## Text section
= Beginning of Section =
SCHNEEBALL
was “independent” long before that word was adopted into German slang. Schneeball wasn’t the first independent label in what was then West Germany (FMP probably deserves that honor), but it was the first label that was completely organized and financed by the musicians. They did nearly everything themselves, and if the musicians didn’t do it personally, they checked it: the production, the cover design, the manufacturing and, together with a network of friends, the sales and distribution.
The motifs, production and LP distribution differed from one Schneeball band to another. Ton Steine Scherben had released their recordings, right from the start, on their own David Volksmund label and afterwards they wanted to set up a functional distribution. Embryo had already released seven LPs with four different record companies and they were simply fed up. Missus Beastly had been cold-bloodedly slain by their producer, so they were looking for an alternative way to publish their music. Sparifankal had made up their minds from the beginning that “we didn’t want to have anything to do with the industry.” Trikont Publishers in Munich provided a financial and organizational jumpstart. Scenting a new youth movement behind the Umsonst & Draussen festival, which was attracting larger audiences with each successive year (including more than 10,000 fans in Porta Westfalica in 1978), the music press published a spectrum of reportage ranging from benevolent to euphoric. But the first difficulties soon reared their ugly heads: Musikkooperative APRIL would have named itself after the month in the spring of 1976 when its first publications appeared, but the name had already been assigned. “We hadn’t considered that in the big, wide and faraway world of the huge CBS consortium, there already existed a small music publisher, not even a record label, that called itself ‘april music.’ We soon found out what happens when you pick a fight with a colossus like CBS, which had obviously been keeping a very close eye on the market and wasted no time in slapping us with a monstrous lawsuit. The value of the claim was set at 100,000 deutschmarks. We were a little independent dwarf, and we had absolutely no chance of battling a global conglomerate for a sum of that magnitude. We said to ourselves, ‘the cleverer one yields.’ After discussions lasting many long days and many sleepless nights, after sending circular letters for months and especially after carefully checking many commercial registers, we finally arrived at the glorious idea of calling the whole thing ‘SCHNEEBALL Records.’ The name was so totally un-businesslike that no one else was competing for it. But the name has survived all the way to the present day.” (Carl-Ludwig Reichert, SPARIFANKAL)
= End of Section =
## Record extracts
= Beginning of Section =
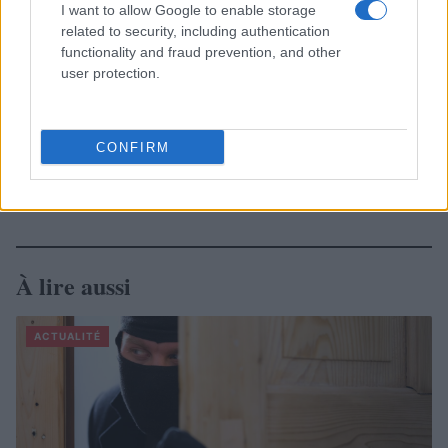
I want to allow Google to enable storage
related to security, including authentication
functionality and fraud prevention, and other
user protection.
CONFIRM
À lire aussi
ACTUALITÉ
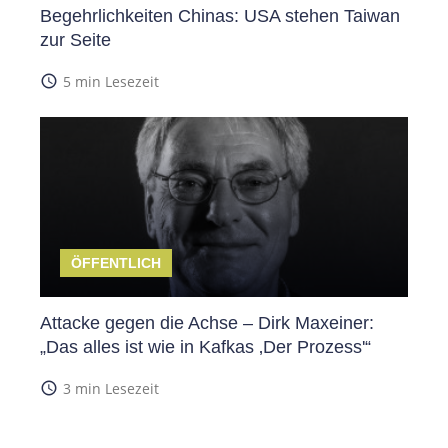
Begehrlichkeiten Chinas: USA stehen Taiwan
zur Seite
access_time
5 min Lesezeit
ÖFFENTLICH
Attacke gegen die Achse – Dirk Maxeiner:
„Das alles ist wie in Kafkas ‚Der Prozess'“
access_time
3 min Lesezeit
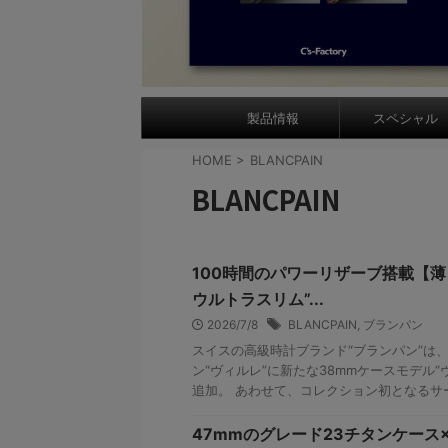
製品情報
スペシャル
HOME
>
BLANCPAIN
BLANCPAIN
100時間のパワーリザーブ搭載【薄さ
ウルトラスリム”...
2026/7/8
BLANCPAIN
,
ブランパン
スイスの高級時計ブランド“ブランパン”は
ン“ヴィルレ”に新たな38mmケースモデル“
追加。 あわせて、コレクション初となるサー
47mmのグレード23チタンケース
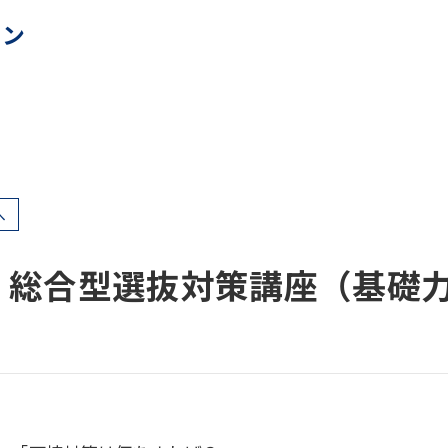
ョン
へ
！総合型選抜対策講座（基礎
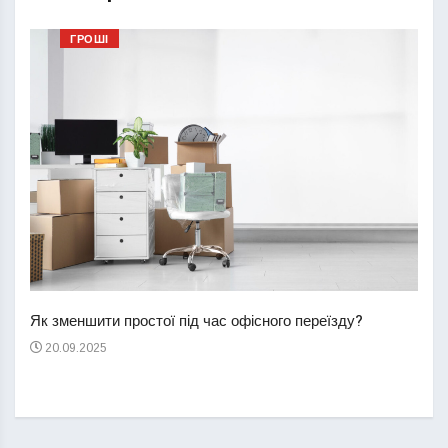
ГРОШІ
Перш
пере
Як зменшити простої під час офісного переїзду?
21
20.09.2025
= End of Section =
= Beginning of Section =
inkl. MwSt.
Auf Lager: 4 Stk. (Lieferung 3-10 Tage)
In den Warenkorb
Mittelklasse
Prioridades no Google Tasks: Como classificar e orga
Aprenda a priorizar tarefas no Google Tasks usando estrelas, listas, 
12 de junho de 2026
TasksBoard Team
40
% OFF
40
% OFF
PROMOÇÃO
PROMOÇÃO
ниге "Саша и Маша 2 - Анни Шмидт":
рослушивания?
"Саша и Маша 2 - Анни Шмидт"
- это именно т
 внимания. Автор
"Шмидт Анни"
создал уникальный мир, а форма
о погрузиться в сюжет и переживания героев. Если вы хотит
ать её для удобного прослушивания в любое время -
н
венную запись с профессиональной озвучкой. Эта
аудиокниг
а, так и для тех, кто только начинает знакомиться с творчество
= End of Section =
= Beginning of Section =
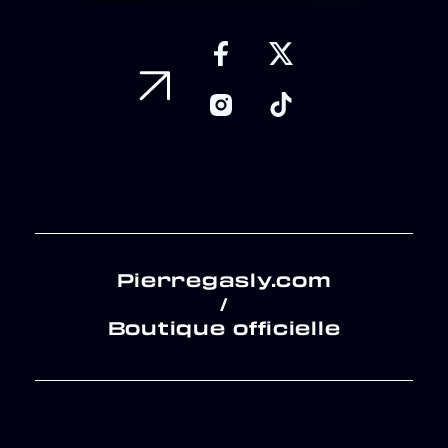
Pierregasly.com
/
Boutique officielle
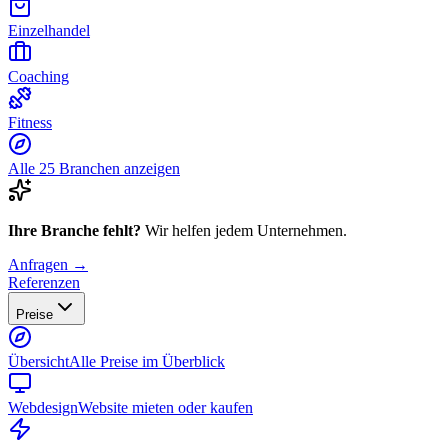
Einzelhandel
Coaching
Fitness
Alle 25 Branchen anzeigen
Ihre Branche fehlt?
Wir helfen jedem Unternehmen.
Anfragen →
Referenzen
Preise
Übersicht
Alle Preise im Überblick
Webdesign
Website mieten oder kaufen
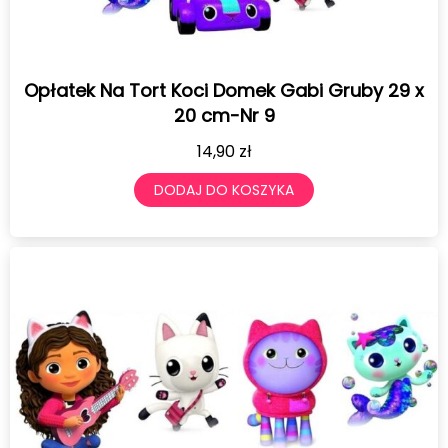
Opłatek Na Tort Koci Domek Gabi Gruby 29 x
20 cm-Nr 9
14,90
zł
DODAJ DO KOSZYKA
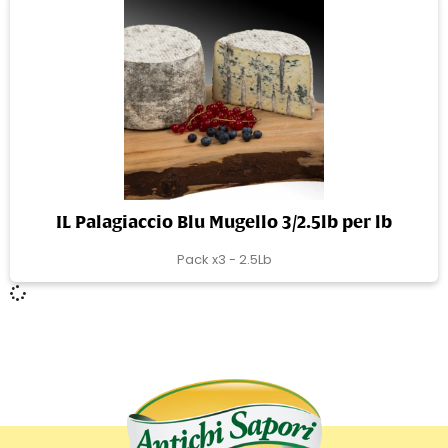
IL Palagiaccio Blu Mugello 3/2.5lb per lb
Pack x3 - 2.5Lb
= End of Section =
## Problems and tasks
• 1. According to the text on Schneeball, why did the musicians drop the name Musikkooperative APRIL and choose "SCHNEEBALL Records"? Answer in one to three sentences.
• 2. In the text on Schneeball, what value was set for the claim in the CBS lawsuit?
• 3. Translate this sentence from the text on Schneeball into Spanish: "Trikont Publishers in Munich provided a financial and organizational jumpstart."

## Answers for each item
• 1. CBS, which owned a small music publisher called "april music," sued them for a claim of 100,000 deutschmarks, and the musicians had no chance of fighting a global conglomerate over a sum that large. They chose "SCHNEEBALL Records" because the name was so un-businesslike that no one else was competing for it.

• 2. 100,000 deutschmarks.

• 3. Trikont Publishers, de Múnich, proporcionó un impulso inicial financiero y organizativo.